Selling online, by phone or mail
Legal obligations when selling online, by phone or email.
Did you know, 2 in 5 consumers abandon an online order due to delivery complications or costs?
As a retailer selling items or services online, by phone or by mail, you have to comply with legislation, in terms of delivering items to consumers. Failure to comply with these obligations may not only mean you could lose consumers who are unhappy with your delivery charges and terms, but you could also be prosecuted.
What the law says
The Consumer Contracts (Information, Cancellation and Additional Charges) Regulations 2013 requires all retailers to clearly provide delivery information to consumers.
As a retailer, you must:
- Inform your consumers about delivery charges and terms and conditions no later than the beginning of the ordering process;
- Avoid offering ‘free or standard’ delivery to the ‘UK’ or ‘Mainland UK’ if this is not available to every postcode in these jurisdictions. Clearly indicate at the beginning of the ordering process if restrictions apply;
- Ensure information about delivery charges and terms is be clearly indicated.

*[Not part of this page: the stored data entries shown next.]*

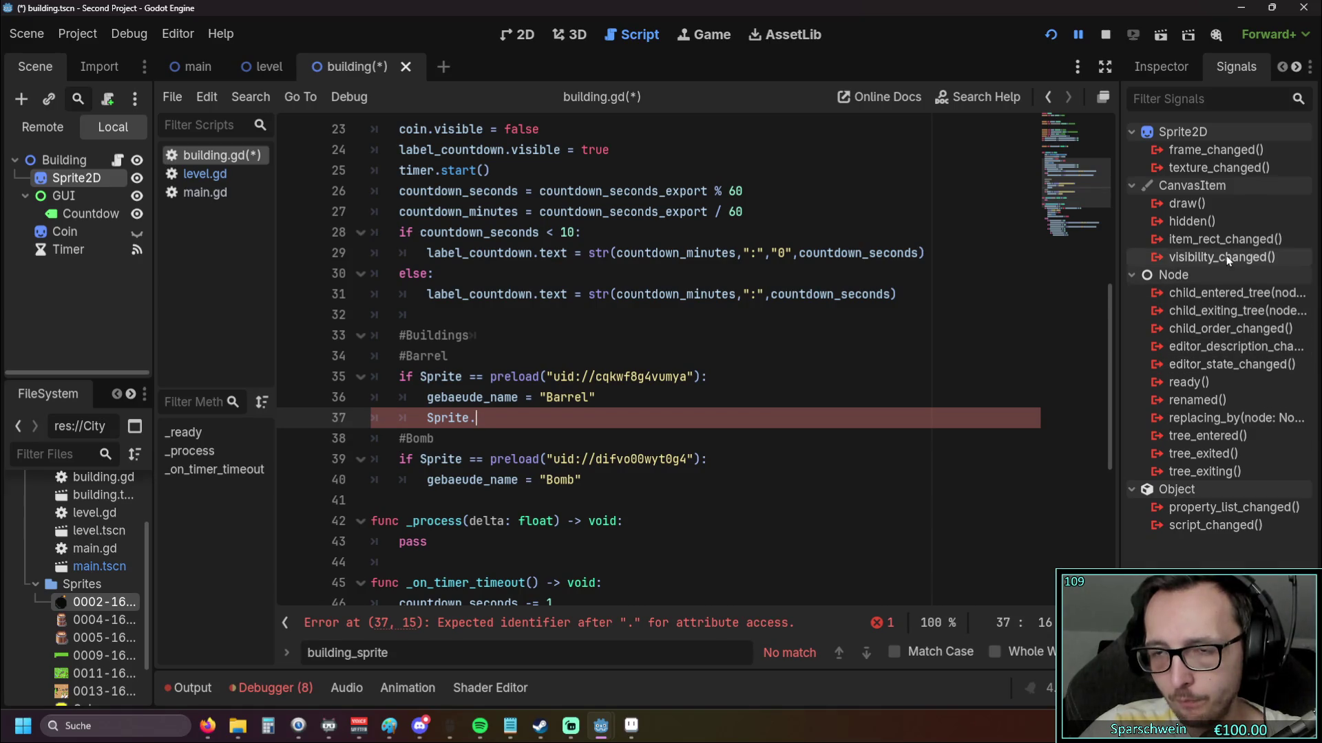
{"action": "mouse_move", "coordinate": [1229, 259]}
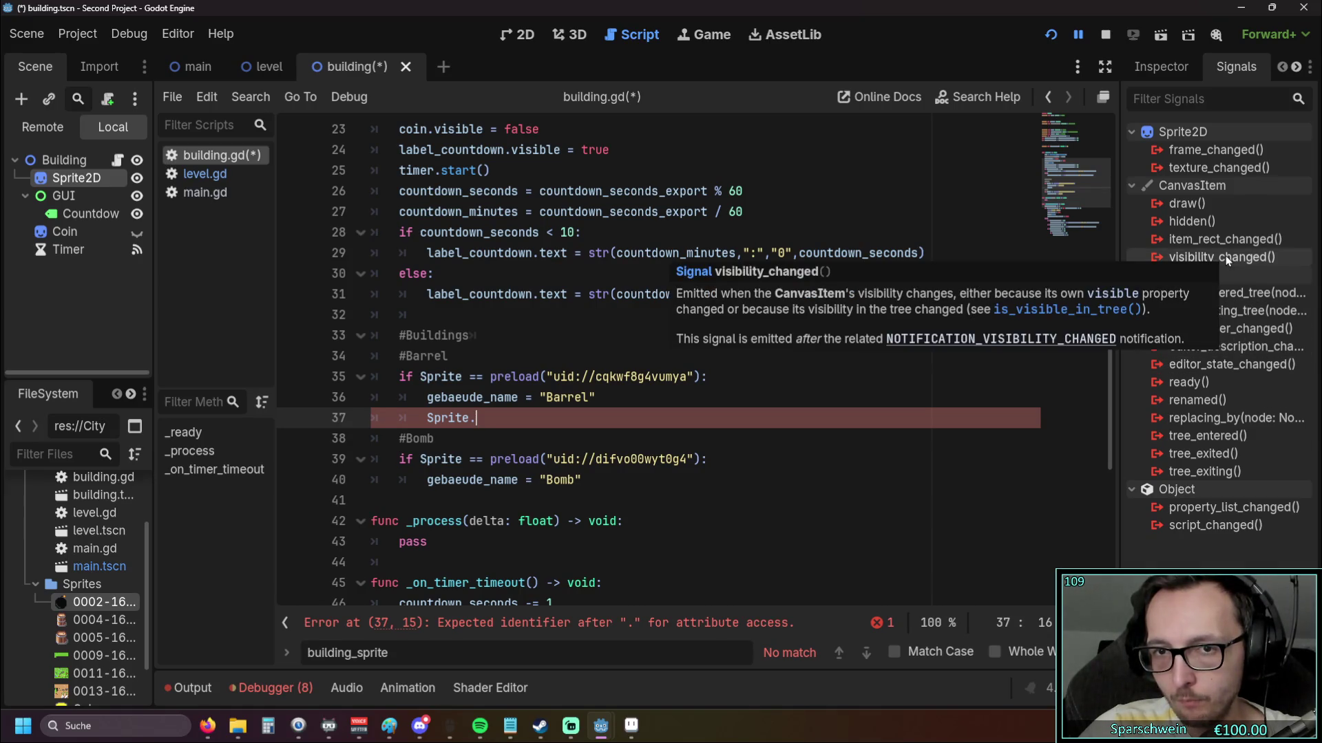
{"action": "mouse_move", "coordinate": [1202, 209]}
{"action": "type", "text": "tex"}
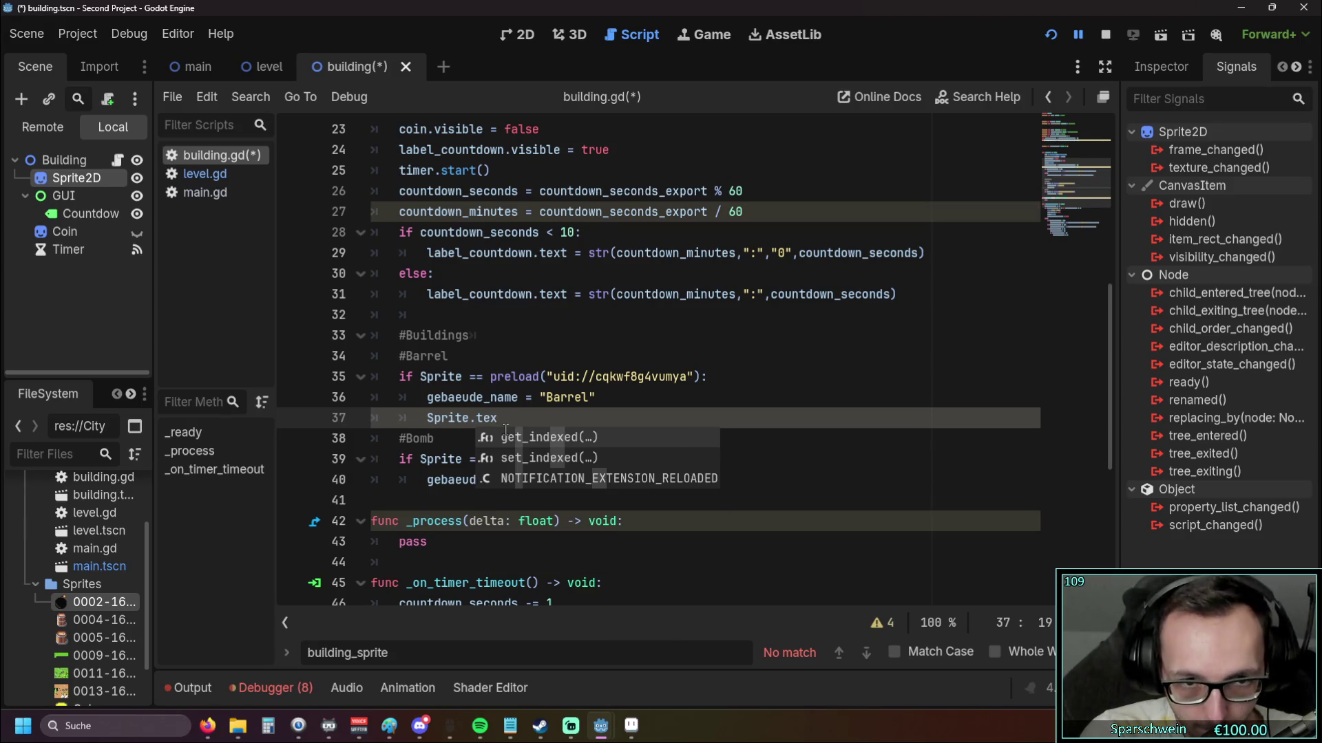
{"action": "key", "text": "BackSpace"}
{"action": "key", "text": "BackSpace"}
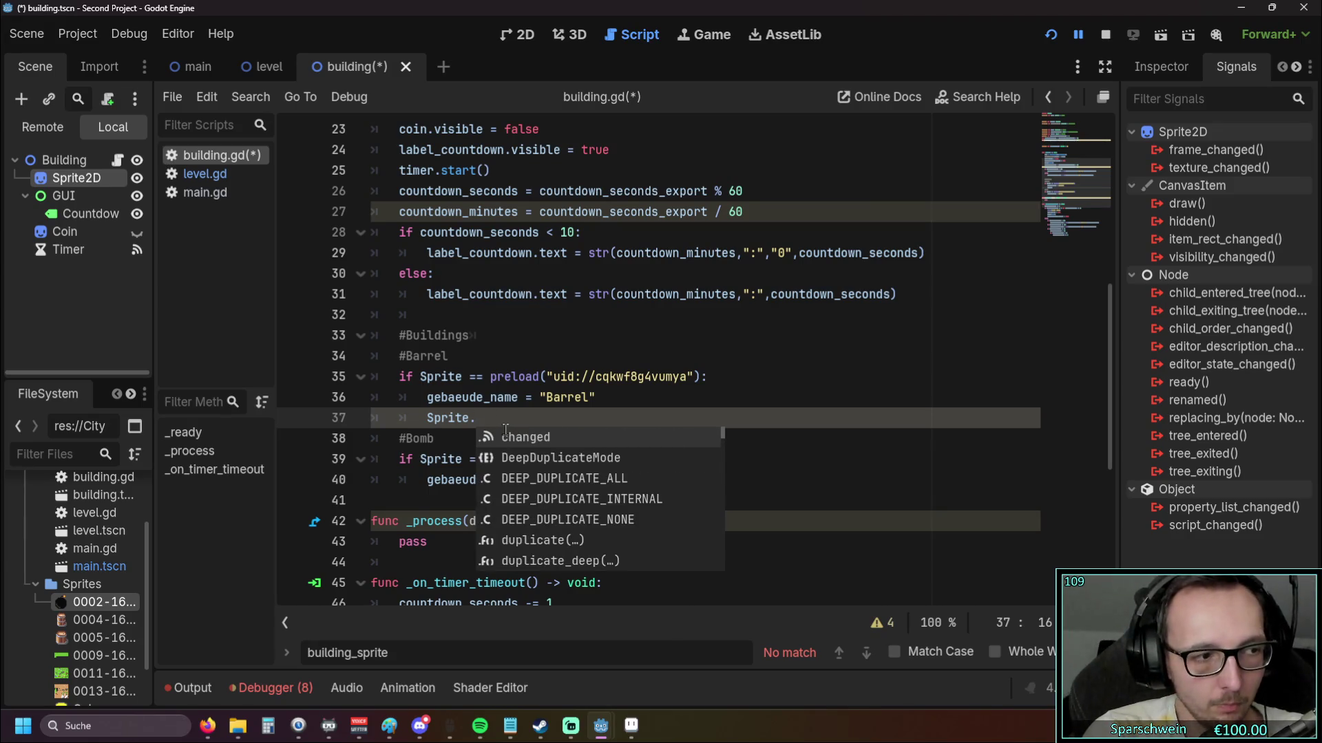
{"action": "type", "text": "change"}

Otherwise the consumer may be entitled not to pay; and
- State who is responsible for the return of items if unsuitable.
The Consumer Rights Act (2015) outlines what consumers are entitled to and provides advice to retailers on how to achieve this.
As a retailer you:
Are responsible for the condition of the item until received by the consumer (or other nominated person);
Must deliver the item within 30 days, unless a longer period is agreed; and
Are responsible for the services carried out by the couriers you have engaged to deliver the item. If a consumer has a problem with the delivery, you are responsible for resolving the issues with the courier.
Remember: In most cases, a consumer has the right to cancel items from when the order is placed until 14 days after delivery, unless you choose to exceed this in your Terms and Conditions.